Metastasis to the pituitary is often asymptomatic. Diabetes insipidus has traditionally been thought to be the most common symptom of pituitary metastases [7, 14], particularly when the posterior pituitary gland is affected. Anterior pituitary insufficiency and cranial nerve deficits have been less frequently described at presentation [1517]. This has been attributed to a predisposition of metastasis to the posterior lobe and the pituitary stalk. Mild elevation of prolactin at levels less than 200 ng/ml, consistent with stalk compression, is not uncommon in pituitary metastasis [18]. There are no sine qua non radiological and clinical manifestations of sellar metastasis [1921]. They may often mimic a pituitary adenoma [1, 9, 15, 16] or a variety of sellar lesions such as granuloma, abscess, cyst, aneurysm, tumor, and apoplexy [9, 18, 2226]. This is especially true if there is no existing evidence of malignancy in the patient. Best practices of pituitary metastases treatment are not available as there is a lack of standardized therapy guidelines [10, 2730]. The primary malignancy determines long-term prognosis. Local therapy aiming at symptom relief may be beneficial, and ensuring optimizing quality of life in accordance with patient’s values and preferences is critical.
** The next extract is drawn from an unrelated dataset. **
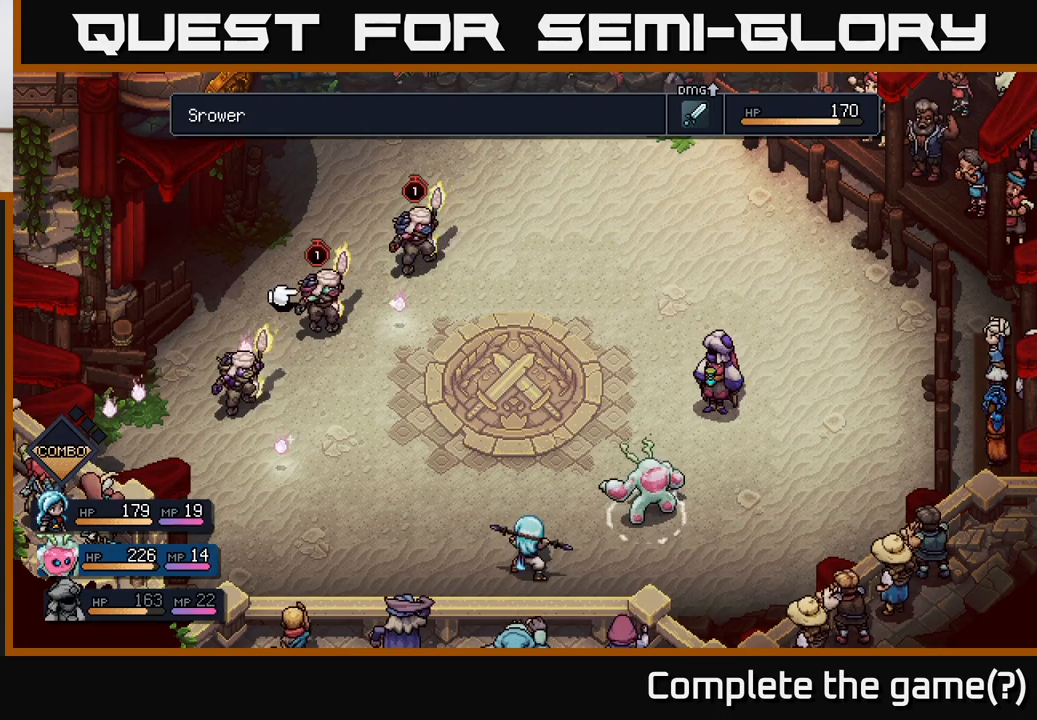
{"buttons": [], "left_stick": "right", "right_stick": "center", "events": [[33, "left_stick", "left"], [217, "left_stick", "center"], [317, "left_stick", "right"]]}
Renal cell carcinoma is a rare cause of pituitary metastases, with only a few cases having been reported thus far [28]. Anterior pituitary dysfunction may be more prevalent, and diabetes insipidus less commonplace in patients with renal cell carcinoma metastatic to the pituitary compared to ones associated with other primary malignancies [19, 27, 28]. We describe a case of a patient presenting with symptomatic pituitary metastasis from renal cell carcinoma. It is particularly revealing that pituitary metastasis was the first manifestation of cancer, and the absence of a known history of malignancy confused the diagnosis. We further describe the incidence, pathogenesis, diagnosis, and management of patients with pituitary metastasis by following the methods of Zhao et al. [31], He et al. [2], Castle-Kirszbaum et al. [3], and Gopan et al. [32].

2. Case Presentation

A 70-year-old male presented with a 5-day history of double vision that was described as horizontal diplopia. It was most often provoked with a quick lateral gaze and resolved with rest. He noted frontal headache, which was dull aching and always present. He noted some relief of pain with NSAIDs but never to full resolution. He also noted decreased energy and a feeling of weakness in legs. Past medical history was notable for diabetes mellitus not requiring treatment with medications, gastroesophageal reflux disease, hyperlipidemia, and tachycardia. He previously had meniscus surgery on his knee. Physical exam revealed bilateral 6th cranial nerve palsy and episodes of intermittent binocular horizontal diplopia. Initial CT head revealed a sellar mass involving the right cavernous sinus measuring 2.8 × 1.9 × 1.7 cm, confirmed by MRI demonstrating a heterogeneous sellar mass invading the right cavernous sinus with a leftward deviation of the infundibulum. There was a small amount of suprasellar extension with mild mass effect on the optic chiasm (Figures 1(a)1(c)). The presumptive diagnosis was a pituitary macroadenoma. Hormonal testing noted possible secondary adrenal insufficiency (AM serum cortisol: 3.3 mcg/dL, ACTH: 8 pg/mL), secondary hypothyroidism (TSH: <0.01 mIU/L, FT4: 0.7 ng/dL), secondary hypogonadism (testosterone: 47 ng/dL, LH: 1.3 mIU/mL, and FSH: 2.3 mIU/mL), and hyperprolactinemia with mildly elevated prolactin levels (prolactin: 56.8 ng/ml, normal: 4.0–15.2 ng/ml). IGF-1 level was normal at 110 ng/mL (47–192 ng/mL). No acute neurosurgical involvement was planned. Formal visual field testing did not show visual field defects consistent with pituitary mass. The patient was discharged on hormone replacement therapy with levothyroxine 100 mcg daily and hydrocortisone 20 mg in the morning and 10 mg in the afternoon with plans for consideration of testosterone replacement therapy as an outpatient. His vision improved to some degree during hospitalization.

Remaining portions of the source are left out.